Introduction to pg_vectorize: Enriching Postgres with Vector Search Capabilities
Overview
pg_vectorize is a powerful extension for Postgres designed to simplify the transformation of text into embeddings and facilitate seamless integration with popular large language models (LLMs). This tool enables users to perform vector searches and build applications utilizing LLMs on their existing data with as few as two function calls. pg_vectorize is built upon notable projects like pgvector for vector similarity search, pgmq for managing background tasks, and SentenceTransformers for embedding generation.
Core Features
- Automated Workflows: Supports both vector search and Retrieval-Augmented Generation (RAG) workflows.
- Integration with Major LLMs: Connect with OpenAI's embedding and chat-completion APIs, and utilize a self-hosted version of Hugging Face Sentence-Transformers.
- Postgres Trigger Automation: Automatically create triggers to keep your embeddings current with data modifications.
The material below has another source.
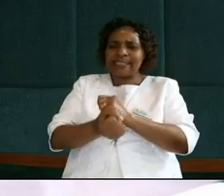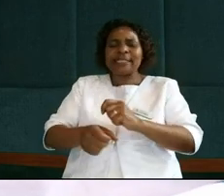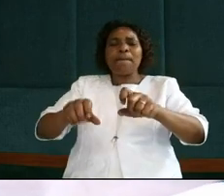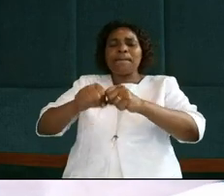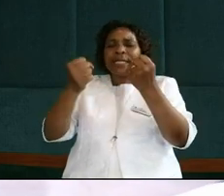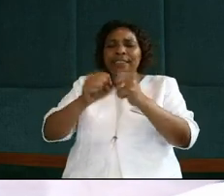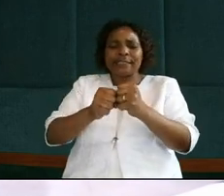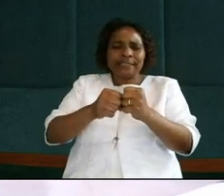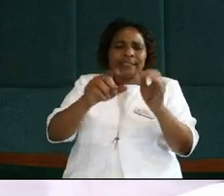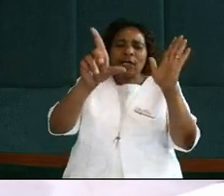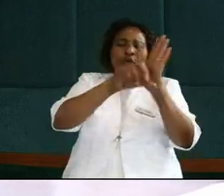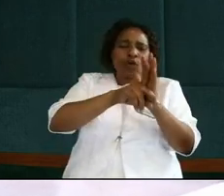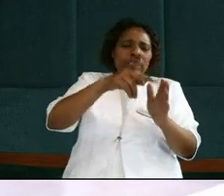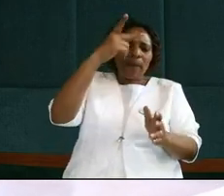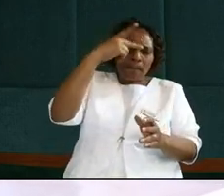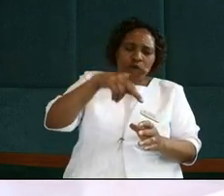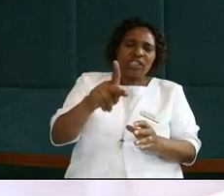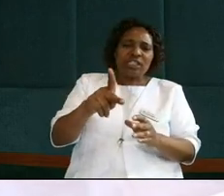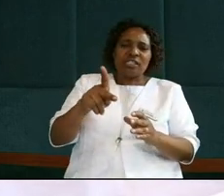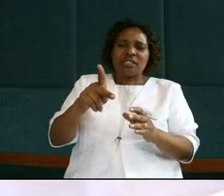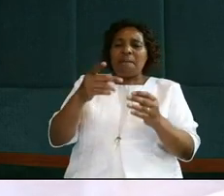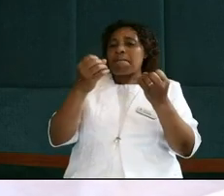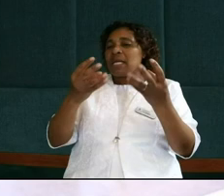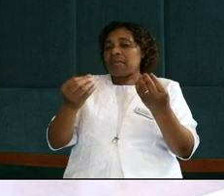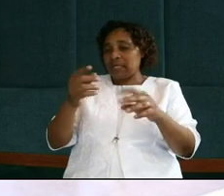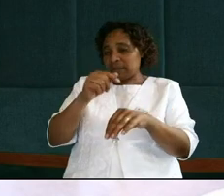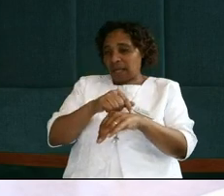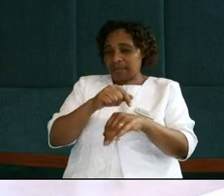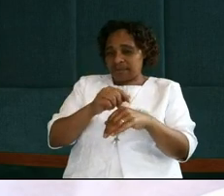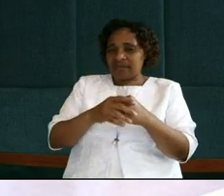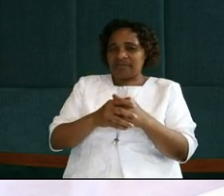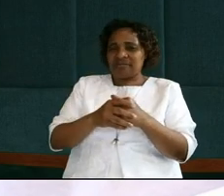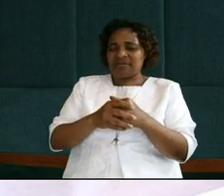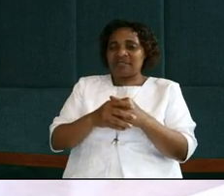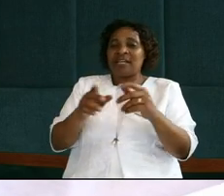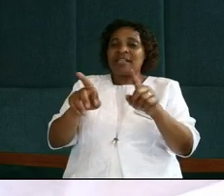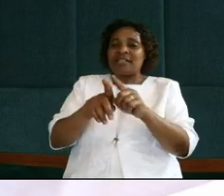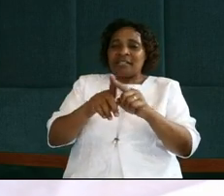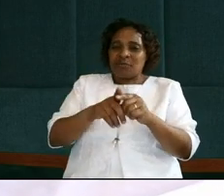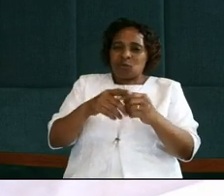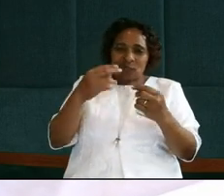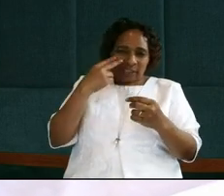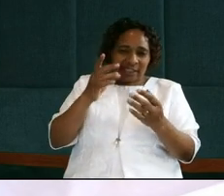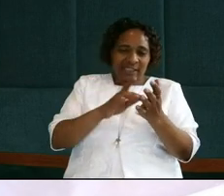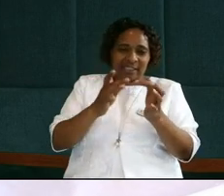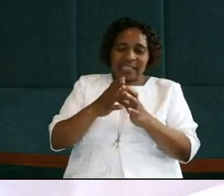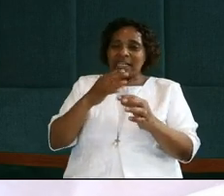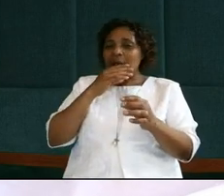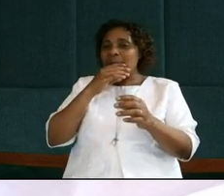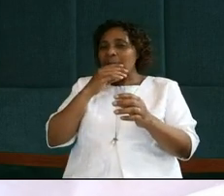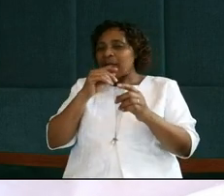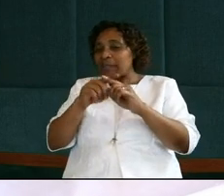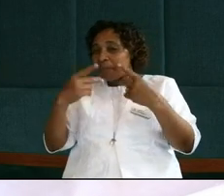the policies, you know, many times, as we relate with Jesus, we have gathered as a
- User-Friendly API: Utilize simple function calls to initialize embedding transformations and execute searches.
Installation
Embarking with pg_vectorize is straightforward, especially with the use of Docker. By employing the Tembo Docker container, setting up involves executing a few Docker Compose commands. Once established, users can connect to Postgres, enable the pg_vectorize extension, and its requisite dependencies.
For existing Postgres installations, specific dependencies such as Rust's pgrx toolchain and PostgreSQL extensions like pgcron, pgmq, and pgvector are necessary. Additionally, shared library settings must be adjusted in the Postgres configuration.
Vector Search in Action
The process of converting text into embeddings is streamlined with pg_vectorize, leveraging either Hugging Face's Sentence-Transformers or OpenAI's embeddings. After setting up a table with example data, you can vectorize the table, specify columns for search, and execute a vector search query. This reveals the most relevant products, ranked by their similarity scores.
Retrieval-Augmented Generation (RAG)
pg_vectorize also enables the ability to query sample datasets, like a 'products' table, and receive responses from an OpenAI LLM. This process involves setting an OpenAI API key, initializing an appropriate table, and creating contextual columns. Queries can be run to receive AI-generated chat responses, with options to switch between different AI models.
Updating Embeddings
pg_vectorize offers options to update embeddings in two primary ways: scheduled updates using CRON-like intervals or real-time updates through table triggers. This ensures the embeddings reflect the most current state of the data whenever there are changes, either through new data insertions or existing data updates.
Direct LLM Interaction
Direct interaction with LLMs is possible, giving users advanced control over embedding handling and text generation. Users can execute SQL-based function calls to generate text or encode text into embeddings using various LLM models. This provides a flexible approach to experimenting and utilizing cutting-edge AI capabilities directly from Postgres.
Overall, pg_vectorize enriches PostgreSQL databases with advanced AI capabilities, making it easier for businesses and developers to harness the power of vector searches and large language models in their data processing and analysis workflows.